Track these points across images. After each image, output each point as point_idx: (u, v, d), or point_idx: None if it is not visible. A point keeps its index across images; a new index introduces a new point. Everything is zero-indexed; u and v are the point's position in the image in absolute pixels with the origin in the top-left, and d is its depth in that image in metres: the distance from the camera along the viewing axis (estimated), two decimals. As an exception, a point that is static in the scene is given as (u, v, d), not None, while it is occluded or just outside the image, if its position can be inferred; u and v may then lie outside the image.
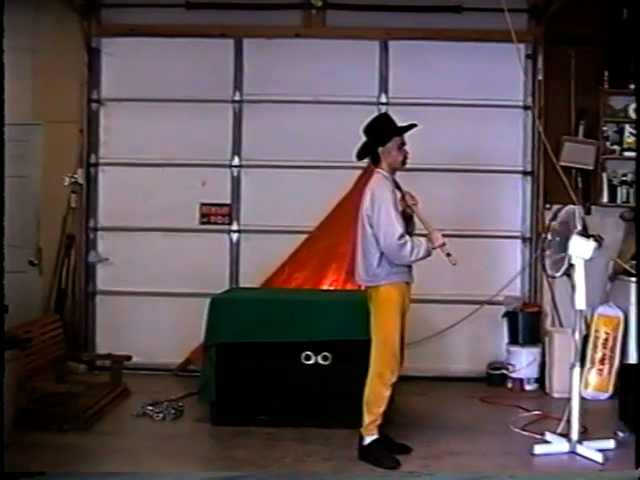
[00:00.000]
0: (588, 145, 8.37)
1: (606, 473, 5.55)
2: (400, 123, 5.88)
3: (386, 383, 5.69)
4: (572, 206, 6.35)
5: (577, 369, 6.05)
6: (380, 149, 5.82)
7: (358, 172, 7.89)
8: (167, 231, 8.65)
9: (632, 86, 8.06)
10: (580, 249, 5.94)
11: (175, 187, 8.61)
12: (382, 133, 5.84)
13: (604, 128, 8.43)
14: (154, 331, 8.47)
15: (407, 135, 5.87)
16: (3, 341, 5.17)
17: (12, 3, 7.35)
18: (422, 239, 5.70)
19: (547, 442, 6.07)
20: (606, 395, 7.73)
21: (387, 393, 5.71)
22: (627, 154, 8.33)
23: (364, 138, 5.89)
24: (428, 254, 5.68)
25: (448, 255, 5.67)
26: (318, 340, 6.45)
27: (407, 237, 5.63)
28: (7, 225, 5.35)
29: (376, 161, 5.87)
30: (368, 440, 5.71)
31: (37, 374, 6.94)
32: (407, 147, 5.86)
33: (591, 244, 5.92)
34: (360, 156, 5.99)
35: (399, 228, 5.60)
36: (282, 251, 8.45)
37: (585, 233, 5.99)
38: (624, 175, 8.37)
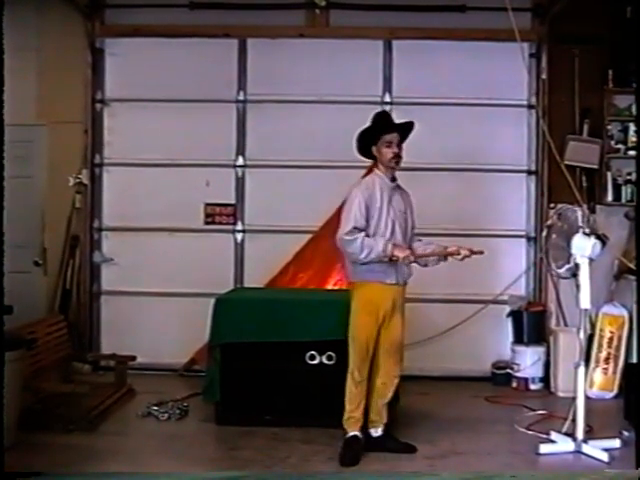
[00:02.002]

++++

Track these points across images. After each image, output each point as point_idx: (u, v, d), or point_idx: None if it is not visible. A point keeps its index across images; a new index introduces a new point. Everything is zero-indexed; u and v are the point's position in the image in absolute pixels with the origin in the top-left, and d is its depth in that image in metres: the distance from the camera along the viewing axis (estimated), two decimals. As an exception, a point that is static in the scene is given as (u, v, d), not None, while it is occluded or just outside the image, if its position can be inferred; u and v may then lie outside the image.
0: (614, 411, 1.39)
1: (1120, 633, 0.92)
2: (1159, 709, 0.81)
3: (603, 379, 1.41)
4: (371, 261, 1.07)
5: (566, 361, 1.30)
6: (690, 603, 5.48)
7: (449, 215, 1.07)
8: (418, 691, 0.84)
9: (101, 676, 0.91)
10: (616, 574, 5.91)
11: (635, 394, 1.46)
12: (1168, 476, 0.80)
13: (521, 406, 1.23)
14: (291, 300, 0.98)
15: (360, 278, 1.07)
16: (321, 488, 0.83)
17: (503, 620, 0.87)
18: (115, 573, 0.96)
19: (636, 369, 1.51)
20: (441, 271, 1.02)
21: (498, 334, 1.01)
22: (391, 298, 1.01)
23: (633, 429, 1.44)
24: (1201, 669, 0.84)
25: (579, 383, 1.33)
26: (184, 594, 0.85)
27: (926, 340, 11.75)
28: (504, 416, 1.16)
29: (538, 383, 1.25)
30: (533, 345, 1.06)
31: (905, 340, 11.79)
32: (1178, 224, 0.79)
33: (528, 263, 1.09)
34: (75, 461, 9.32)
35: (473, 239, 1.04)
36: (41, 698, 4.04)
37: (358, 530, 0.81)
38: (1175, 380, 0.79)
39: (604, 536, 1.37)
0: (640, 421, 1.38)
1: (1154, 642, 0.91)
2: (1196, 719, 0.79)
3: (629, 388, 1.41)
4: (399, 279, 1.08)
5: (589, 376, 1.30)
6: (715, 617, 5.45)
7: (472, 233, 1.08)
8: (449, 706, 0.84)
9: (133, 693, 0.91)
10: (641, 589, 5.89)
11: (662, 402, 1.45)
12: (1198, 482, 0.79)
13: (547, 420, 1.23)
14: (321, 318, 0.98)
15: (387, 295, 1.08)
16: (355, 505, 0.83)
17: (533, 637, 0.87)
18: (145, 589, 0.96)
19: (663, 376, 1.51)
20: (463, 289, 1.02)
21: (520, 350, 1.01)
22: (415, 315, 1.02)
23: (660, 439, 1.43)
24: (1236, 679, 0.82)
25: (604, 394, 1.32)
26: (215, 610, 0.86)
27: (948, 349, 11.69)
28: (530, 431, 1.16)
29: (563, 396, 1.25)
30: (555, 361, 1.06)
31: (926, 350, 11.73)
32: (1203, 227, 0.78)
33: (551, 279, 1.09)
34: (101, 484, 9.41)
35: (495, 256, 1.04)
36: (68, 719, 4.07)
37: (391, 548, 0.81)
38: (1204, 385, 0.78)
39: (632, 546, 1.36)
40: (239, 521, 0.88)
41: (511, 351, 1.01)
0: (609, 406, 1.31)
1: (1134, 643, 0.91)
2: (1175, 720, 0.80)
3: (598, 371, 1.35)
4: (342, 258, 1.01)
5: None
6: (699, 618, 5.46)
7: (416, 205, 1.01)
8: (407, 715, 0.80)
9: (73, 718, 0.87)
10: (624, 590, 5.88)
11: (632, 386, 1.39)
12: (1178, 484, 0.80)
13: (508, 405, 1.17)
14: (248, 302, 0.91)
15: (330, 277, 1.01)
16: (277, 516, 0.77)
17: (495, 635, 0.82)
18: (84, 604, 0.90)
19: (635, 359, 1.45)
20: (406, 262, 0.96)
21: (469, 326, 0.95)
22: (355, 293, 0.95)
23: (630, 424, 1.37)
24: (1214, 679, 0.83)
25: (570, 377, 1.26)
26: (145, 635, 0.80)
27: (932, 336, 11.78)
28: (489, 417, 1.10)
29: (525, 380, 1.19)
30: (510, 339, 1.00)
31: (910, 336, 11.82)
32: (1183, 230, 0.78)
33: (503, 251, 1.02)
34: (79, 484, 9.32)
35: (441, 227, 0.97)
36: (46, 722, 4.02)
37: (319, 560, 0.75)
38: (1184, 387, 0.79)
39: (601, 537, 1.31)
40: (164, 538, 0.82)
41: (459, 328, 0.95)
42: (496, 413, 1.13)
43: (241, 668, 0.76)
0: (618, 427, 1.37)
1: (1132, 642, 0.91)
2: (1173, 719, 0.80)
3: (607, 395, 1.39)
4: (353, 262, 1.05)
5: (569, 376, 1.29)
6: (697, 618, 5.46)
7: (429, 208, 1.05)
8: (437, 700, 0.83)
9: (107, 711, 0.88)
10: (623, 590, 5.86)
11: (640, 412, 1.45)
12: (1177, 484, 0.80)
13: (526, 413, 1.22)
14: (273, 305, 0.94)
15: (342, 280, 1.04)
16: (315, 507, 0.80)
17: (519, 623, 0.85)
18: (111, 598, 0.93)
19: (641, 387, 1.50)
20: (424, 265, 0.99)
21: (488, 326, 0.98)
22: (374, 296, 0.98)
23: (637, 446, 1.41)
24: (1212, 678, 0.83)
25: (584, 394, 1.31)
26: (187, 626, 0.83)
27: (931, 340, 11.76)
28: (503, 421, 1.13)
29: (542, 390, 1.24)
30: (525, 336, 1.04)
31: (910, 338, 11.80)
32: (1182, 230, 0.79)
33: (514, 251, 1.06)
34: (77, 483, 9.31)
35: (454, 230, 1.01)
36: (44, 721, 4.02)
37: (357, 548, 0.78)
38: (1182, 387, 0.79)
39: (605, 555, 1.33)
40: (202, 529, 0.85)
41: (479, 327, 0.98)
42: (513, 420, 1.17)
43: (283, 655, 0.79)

++++

> **PROBLEM TO SOLVE**
Only one stretch of the data is wanted: write out exactly the lines from the one holding "27: (407, 237, 5.63)" through the one holding "[00:02.002]", both included, without the pictures.

> **RESPONSE BELOW**
27: (407, 237, 5.63)
28: (7, 225, 5.35)
29: (376, 161, 5.87)
30: (368, 440, 5.71)
31: (37, 374, 6.94)
32: (407, 147, 5.86)
33: (591, 244, 5.92)
34: (360, 156, 5.99)
35: (399, 228, 5.60)
36: (282, 251, 8.45)
37: (585, 233, 5.99)
38: (624, 175, 8.37)
[00:02.002]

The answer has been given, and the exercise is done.